■ Условие задачи A ■
Перепишите без изменений записи, начиная со строки, которая содержит «order: Fabales», и вниз до самого конца записей, включая обе границы.

■ Фрагмент документа ■
В романе «Девятое Термидора» значительна сцена, изображающая истребление одним титаном другого. В крике обреченного на смерть Дантона ярость отчаяния соперничает с пророческим проклятием: «Робеспьер, ты скоро последуешь за мной!» [2, с. 243]. И вот история, подчиняясь неумолимой логике вечного карнавала, подготовила новое «развенчание», превратив Неподкупного в карнавальное «смешное страшилище», которое народ… терзает на площади» (М. Бахтин) [7, с. 236]: «К глумлению врагов Робеспьер был почти равнодушен. Но он видел, что его осыпали бранью толпа, стража, носильщики, прислуга Конвента, тот самый народ, который благоговейно на него молился» [2, с. 299]. После исторической сцены ареста в Конвенте и неудачной попытки побега тирана принесли изувеченным в тюрьму Консьержери (во время боя выстрелом была раздроблена челюсть). Судорога свела картонное лицо поверженного идола: «как будто лопнула та пружина, которая растягивала куски картона на костяном остове головы, и эти куски теперь корчились и ходили в разные стороны» [2, с. 287—288]. Упраздненный тиран по законам карнавала приобщается полюсу «грубо-телесного низа»: возле тяжело раненого Робеспьера суетится мальчик-жандарм по фамилии Mеrde (дерьмо) «…и с жаром рассказывает публике, что это он убил диктатора» (выделено автором) [2, с. 299]. Исторический карнавал изобилует чертами, резко диссонирующими с духом веселой амбивалентности. Гильотинированию Робеспьера у Алданова, состоявшемуся на площади в центре Парижа, сопутствует радостный звериный рев толпы, устроившей на месте казни диктатора бал.
В романе «Девятое Термидора» символична сцена, в которой изображен народ, сжигающий на площади Брюсселя дерево свободы (прежде на Grande Place предавали огню скипетры и изображения тиранов). Мудрость костра в его преображающей активной мощи, способной обращать в ничто исчерпавшие себя формы. Символизируя быстротечность всего сущего, образ костра глубоко связан с карнавализованным восприятием истории. Сильный и разрушающий, огонь «пожирает» все суетное, уносит в небытие то, что казалось значительным и незыблемым.

■ Извлечённые данные ■
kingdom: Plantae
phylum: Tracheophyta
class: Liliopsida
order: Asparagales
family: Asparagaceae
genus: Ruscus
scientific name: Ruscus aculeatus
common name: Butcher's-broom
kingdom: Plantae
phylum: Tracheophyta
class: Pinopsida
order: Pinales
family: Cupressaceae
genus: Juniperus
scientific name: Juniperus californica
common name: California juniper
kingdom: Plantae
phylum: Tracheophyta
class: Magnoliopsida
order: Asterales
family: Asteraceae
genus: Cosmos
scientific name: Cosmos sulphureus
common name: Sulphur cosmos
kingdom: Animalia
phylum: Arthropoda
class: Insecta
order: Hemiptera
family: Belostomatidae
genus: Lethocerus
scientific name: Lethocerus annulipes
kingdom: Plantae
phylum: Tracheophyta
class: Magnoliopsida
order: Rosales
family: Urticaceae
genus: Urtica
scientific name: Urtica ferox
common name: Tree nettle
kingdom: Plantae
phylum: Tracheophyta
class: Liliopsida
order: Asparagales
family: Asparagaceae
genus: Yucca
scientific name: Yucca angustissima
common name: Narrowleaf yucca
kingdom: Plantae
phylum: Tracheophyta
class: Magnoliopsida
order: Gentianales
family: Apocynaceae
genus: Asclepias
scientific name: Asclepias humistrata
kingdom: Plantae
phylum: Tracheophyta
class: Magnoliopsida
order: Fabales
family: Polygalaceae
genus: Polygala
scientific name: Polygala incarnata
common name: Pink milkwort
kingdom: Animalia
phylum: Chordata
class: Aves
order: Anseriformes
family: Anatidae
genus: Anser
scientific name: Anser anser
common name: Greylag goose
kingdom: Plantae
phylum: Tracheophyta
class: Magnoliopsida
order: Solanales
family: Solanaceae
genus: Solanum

■ Условие задачи B ■
Проверьте по фрагменту о романе «Девятое Термидора», согласуются ли с ним утверждения: (i) обречённый на смерть Дантон кричит Робеспьеру, что тот скоро последует за ним; (ii) во время боя Робеспьеру выстрелом раздробило руку; (iii) дерево свободы народ сжигает на площади Парижа. Для каждого утверждения ответьте «да» или «нет» и приведите решающие слова фрагмента точной цитатой.

■ Готовый ответ A ■
order: Fabales
family: Polygalaceae
genus: Polygala
scientific name: Polygala incarnata
common name: Pink milkwort
kingdom: Animalia
phylum: Chordata
class: Aves
order: Anseriformes
family: Anatidae
genus: Anser
scientific name: Anser anser
common name: Greylag goose
kingdom: Plantae
phylum: Tracheophyta
class: Magnoliopsida
order: Solanales
family: Solanaceae
genus: Solanum

■ Готовый ответ B ■
(i) Да: «Робеспьер, ты скоро последуешь за мной!»
(ii) Нет: «во время боя выстрелом была раздроблена челюсть».
(iii) Нет: «народ, сжигающий на площади Брюсселя дерево свободы».